The Urban Dictionary Mug
WOW THIS MUG MATCHES MY NAME I'M DEFINITELY GETTING THIS FOR MY BIRTHDAY
WOW I LOVE THIS SO MUCH IT EVEN MATCHES MY NAME! I'm definitely getting this mug for my birthday!
I got morb’d
This jar is amazing for vomiting in! i definitely recommend if you have ugly kids!
This cup is cool. I farted on it and my butt tickled

Perfect customized gift- super easy and quick to do and the order arrived in under a week!
Smaller than I expected for the price.
i use my mug for sperm donation
10/10, great for taking a massive shit in. Overflows if its more than 2 pounds, but its part of the fun, right?
Needed one to gift to my colleague in pests exptermination department, takes care of my bug pretty well.

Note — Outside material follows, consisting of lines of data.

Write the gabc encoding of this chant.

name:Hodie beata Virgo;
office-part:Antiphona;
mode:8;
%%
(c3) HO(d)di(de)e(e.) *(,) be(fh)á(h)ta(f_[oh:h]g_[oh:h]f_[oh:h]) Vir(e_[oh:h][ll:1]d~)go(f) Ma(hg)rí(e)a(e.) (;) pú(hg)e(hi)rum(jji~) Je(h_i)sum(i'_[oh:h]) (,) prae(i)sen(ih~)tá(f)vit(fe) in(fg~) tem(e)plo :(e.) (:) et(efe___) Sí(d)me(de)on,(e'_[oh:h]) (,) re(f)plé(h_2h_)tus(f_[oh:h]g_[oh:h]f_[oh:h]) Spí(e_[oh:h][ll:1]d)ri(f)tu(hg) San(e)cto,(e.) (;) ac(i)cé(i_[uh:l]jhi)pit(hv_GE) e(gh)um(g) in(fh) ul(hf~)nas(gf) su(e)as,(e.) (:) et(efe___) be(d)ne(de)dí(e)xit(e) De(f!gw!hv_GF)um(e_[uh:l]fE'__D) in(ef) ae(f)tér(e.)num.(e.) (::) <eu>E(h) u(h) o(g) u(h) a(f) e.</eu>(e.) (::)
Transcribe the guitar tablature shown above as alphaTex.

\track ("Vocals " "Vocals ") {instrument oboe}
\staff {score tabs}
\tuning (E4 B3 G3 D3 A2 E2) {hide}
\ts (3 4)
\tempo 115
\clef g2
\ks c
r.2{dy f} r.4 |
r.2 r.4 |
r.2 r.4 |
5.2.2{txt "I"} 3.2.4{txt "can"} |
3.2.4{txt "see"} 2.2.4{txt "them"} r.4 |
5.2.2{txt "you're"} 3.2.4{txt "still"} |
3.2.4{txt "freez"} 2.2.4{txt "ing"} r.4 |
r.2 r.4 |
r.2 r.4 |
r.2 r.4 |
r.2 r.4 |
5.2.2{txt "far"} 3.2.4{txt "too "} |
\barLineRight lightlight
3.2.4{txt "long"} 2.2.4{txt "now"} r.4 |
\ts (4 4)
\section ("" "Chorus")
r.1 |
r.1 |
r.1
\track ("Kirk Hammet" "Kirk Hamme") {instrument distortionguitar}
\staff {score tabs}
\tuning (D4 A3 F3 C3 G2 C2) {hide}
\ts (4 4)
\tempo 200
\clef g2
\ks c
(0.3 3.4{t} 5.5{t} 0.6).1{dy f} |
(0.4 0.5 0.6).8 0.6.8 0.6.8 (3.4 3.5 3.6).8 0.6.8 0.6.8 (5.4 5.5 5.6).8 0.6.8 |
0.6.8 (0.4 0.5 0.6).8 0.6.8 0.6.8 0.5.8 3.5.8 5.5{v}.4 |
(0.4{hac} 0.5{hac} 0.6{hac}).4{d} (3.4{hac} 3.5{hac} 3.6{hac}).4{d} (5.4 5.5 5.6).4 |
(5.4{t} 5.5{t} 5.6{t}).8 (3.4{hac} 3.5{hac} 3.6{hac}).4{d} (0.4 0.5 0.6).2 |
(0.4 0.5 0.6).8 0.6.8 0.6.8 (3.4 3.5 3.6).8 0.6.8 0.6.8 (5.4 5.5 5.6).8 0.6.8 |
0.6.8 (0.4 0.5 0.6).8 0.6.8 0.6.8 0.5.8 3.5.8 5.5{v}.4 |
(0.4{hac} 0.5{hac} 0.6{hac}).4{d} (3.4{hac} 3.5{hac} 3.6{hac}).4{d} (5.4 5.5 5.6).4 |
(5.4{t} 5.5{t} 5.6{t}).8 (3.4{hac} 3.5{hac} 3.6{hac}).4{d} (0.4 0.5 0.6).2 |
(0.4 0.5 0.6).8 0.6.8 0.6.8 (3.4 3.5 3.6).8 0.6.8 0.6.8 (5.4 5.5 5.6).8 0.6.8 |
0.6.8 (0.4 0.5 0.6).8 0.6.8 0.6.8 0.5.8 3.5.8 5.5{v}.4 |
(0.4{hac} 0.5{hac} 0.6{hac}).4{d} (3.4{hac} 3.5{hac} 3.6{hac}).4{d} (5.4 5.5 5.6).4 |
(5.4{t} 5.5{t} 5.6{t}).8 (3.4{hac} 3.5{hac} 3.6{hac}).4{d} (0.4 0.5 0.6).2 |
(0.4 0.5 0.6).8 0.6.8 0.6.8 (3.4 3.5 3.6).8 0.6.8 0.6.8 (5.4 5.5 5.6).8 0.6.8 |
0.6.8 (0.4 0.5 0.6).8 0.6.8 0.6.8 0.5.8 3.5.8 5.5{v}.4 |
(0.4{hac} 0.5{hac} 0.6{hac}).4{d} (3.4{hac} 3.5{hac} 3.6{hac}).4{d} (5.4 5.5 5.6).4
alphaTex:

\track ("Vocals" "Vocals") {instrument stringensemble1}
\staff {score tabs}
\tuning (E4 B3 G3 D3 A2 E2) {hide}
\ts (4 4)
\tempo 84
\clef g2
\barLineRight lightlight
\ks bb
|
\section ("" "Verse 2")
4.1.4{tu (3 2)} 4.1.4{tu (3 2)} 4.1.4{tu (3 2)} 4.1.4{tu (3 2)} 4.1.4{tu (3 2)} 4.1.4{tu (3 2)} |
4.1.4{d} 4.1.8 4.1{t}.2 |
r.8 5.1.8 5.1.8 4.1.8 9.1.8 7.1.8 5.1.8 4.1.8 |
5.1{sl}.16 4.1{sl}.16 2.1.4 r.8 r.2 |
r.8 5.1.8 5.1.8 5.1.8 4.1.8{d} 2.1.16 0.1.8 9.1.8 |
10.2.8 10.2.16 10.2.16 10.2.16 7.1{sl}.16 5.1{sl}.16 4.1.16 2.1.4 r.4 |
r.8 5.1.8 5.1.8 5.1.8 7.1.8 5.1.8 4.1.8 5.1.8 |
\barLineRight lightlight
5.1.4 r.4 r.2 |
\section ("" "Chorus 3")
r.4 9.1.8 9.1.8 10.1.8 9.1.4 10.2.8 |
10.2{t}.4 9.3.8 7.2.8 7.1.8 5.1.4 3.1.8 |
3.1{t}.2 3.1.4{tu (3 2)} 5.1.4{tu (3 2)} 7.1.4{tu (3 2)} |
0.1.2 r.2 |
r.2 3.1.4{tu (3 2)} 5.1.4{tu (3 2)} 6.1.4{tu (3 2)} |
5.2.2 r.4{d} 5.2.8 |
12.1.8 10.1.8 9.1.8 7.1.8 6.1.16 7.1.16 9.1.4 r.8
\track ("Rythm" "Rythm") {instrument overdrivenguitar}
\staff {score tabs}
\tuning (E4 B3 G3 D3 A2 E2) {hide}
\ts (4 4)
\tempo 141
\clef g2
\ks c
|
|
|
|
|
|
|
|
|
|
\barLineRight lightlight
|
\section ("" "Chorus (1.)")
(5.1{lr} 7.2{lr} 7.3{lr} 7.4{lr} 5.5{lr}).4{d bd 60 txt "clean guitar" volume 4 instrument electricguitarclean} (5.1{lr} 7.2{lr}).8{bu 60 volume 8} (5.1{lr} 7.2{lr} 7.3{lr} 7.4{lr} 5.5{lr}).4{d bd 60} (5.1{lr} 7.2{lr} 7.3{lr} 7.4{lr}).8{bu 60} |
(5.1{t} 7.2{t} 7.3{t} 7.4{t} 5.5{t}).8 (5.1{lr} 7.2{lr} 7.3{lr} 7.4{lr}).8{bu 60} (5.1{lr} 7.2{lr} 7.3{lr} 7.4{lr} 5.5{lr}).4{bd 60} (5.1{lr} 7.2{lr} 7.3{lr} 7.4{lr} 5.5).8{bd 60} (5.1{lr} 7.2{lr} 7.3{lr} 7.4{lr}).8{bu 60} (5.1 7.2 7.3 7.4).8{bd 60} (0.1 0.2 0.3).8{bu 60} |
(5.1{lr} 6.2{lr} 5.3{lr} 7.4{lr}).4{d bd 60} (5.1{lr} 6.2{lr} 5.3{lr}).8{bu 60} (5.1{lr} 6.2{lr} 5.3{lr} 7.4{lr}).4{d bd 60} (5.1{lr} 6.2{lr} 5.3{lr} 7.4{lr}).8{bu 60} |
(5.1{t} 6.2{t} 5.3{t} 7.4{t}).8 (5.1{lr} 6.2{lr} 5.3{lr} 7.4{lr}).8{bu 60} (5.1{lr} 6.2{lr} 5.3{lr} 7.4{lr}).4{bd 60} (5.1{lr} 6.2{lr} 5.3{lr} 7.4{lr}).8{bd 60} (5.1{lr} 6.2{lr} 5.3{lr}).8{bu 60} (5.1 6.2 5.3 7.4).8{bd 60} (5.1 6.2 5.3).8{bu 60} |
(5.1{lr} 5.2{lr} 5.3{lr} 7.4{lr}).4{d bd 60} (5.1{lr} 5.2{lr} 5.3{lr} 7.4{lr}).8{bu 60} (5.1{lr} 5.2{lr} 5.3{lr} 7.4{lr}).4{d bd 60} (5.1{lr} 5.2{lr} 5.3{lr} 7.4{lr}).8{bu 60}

Damn well of a bugger, if I would, ol' chap. 😌
My nan bought this mug, took one sip and died on the spot. absolute joke.
it was day my mug had just arived i went to the door and grabed the box i closed the door AND BAM thge mug flew at me knockingme to the grouynd when on the ground the mug unzipped my pant a flew up my ass 10/10 loved it would buy
I love pooping in this mug, great experince. But if you do more than 1 pound as I do, search for a bigger one
i love men and cups so this cup was perfect for me
Amazing mug, really high quality, I love it!
fantastic, personal gift to share with anyone!

The mug arrived very packed and on time. I love how well crafted the coffee mug is. I plan on ordering other merch from URBAN Dictionary soon. Thanks.
It morbed its way into my anus, a bit weird, but otherwise happy with my purchase
After watching that anal jar video, I felt inspired. That's when I found this mug.